We run a distributed storage system that by default retains three copies of your data on different servers spread across a region (a datacenter). We can afford to lose many disks and multiple storage nodes without losing any data. As soon as a disk or storage node fails, our storage solution begins recovering the data from an existing copy, always ensuring that three replicas are present.

The storage solution is self managing and self healing, constantly placing your data in optimal locations for data survival and resiliency. It runs automated error checks in the background that can detect and recover a single bit of incorrect data (bit rot), by comparing the three copies of the data and ensuring they are identical.

The solution is designed and implemented with very high availability and data resiliency in mind. It has no single points of failure.

When to use each type of volume

The root volume of your compute instance should only be used for operating system data. We recommend you add additional volumes to your compute instances to persist application data. For example: when running a MySQL database, you should add at least one additional volume with enough space to hold your database and mount it on /var/lib/mysql.

While block volumes can be formatted and used independently, we highly recommend you use a logical volume management layer, such as LVM, in production environments. By using LVM you will be able to add additional volumes and resize file-systems without downtime. Please consult the documentation of your operating system for information on how to use LVM.

If you are using volumes independently (without LVM, in a development scenario), then you must label your partitions to ensure they will be mounted correctly. The order of the devices (sdb, sdc, etc) may change and, when unlabelled, may result in them being mounted incorrectly.

Volume names should be unique

All volumes have a UUID that differentiate between them, however these are not very easy to read for human users. Therefore it is a best practice to make sure that you name your volumes uniquely. This is to avoid a situation where you have multiple volumes with the same name (or UUIDs that you don’t recognise) which you plan to attach to different instance, but you are not able to tell which volume holds which data.

Note

Your names should never include any information on user IDs, emails, project information etc. You also need to avoid using ‘/’ in your naming, instead you should use ‘-’

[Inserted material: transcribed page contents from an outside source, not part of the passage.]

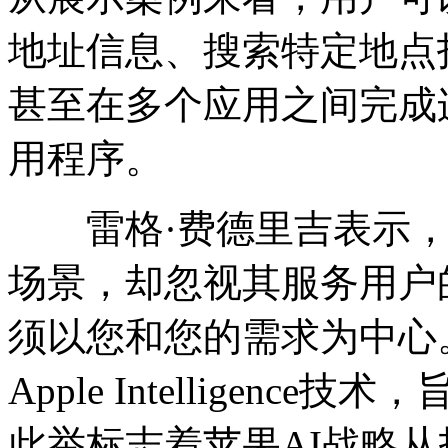
地址信息、搜索特定地点
甚至在多个应用之间完成
用程序。
雷格·费德里吉表示，眼
场景，却忽视其服务用户
须以您和您的需求为中心
Apple Intelligen
此举标志着苹果AI战略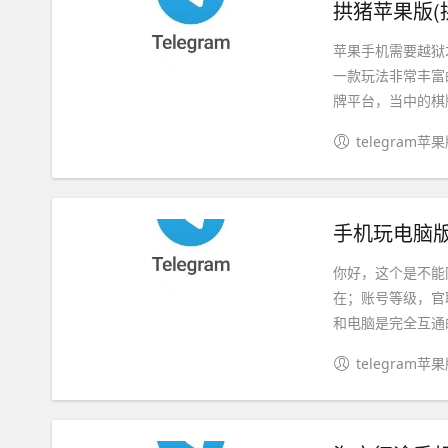
拱猪苹果版(
苹果手机需要越狱
一款玩法非常丰富
牌平台，当中的棋牌
telegram苹
手机玩电脑版
你好，这个是不能
在；账号等级，官
和电脑是完全互通的
telegram苹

Best practice for maximising disk performance

When you are running workloads where I/O speed and consistency matter you will probably want a volume that is performant in terms of it’s IO access. To ensure that this is the case the target volume should be created using one of the NVMe storage tiers. There are three options available depending on the level of IOPS cap you require.

It is also important to note that block storage volumes are are thin provisioned ( also known as sparse volumes ). This means that the actual disk space is only allocated as it is used and as such may become fragmented or allocated in a sub-optimal manner. This in turn can possibly impact the ability of a volume to make full use of it’s IOPS capability.

For volumes where IO performance is critical it is possible to minimise this impact by pre-allocating the storage. This is achieved by writing zeroes to the disk after it is created but before creating the filesystem, thus ensuring that a more optimal allocation is done on the storage layer.

Before the volume is partitioned and the filesystem has been created, run the following command to pre-allocate the storage. In this example our disk is attached as /dev/vdx.

$ dd if=dev/zero of=/dev/vdx bs=1M

Once this has completed create the disk partitions and filesystem as required.

I/O Readahead

It is recommended to increase the I/O readahead value for the volume to improve performance. This parameter determines the number of kilobytes that the kernel will read ahead during a sequential read operation.

The default value for this is 128KB but it is possible to increase this up to around 2048KB. This should drastically improve sequential read performance, and can be done using a script in /etc/udev/rules.d/.

Here is an example of what this script might look like.

$ sudo cat /etc/udev/rules.d/read-ahead-kb.rules
SUBSYSTEM=="block", KERNEL=="vd[a-z]" ACTION=="add|change",
ATTR{queue/read_ahead_kb}="1024"

This change is highly recommended if your workload is doing a lot of large streaming reads.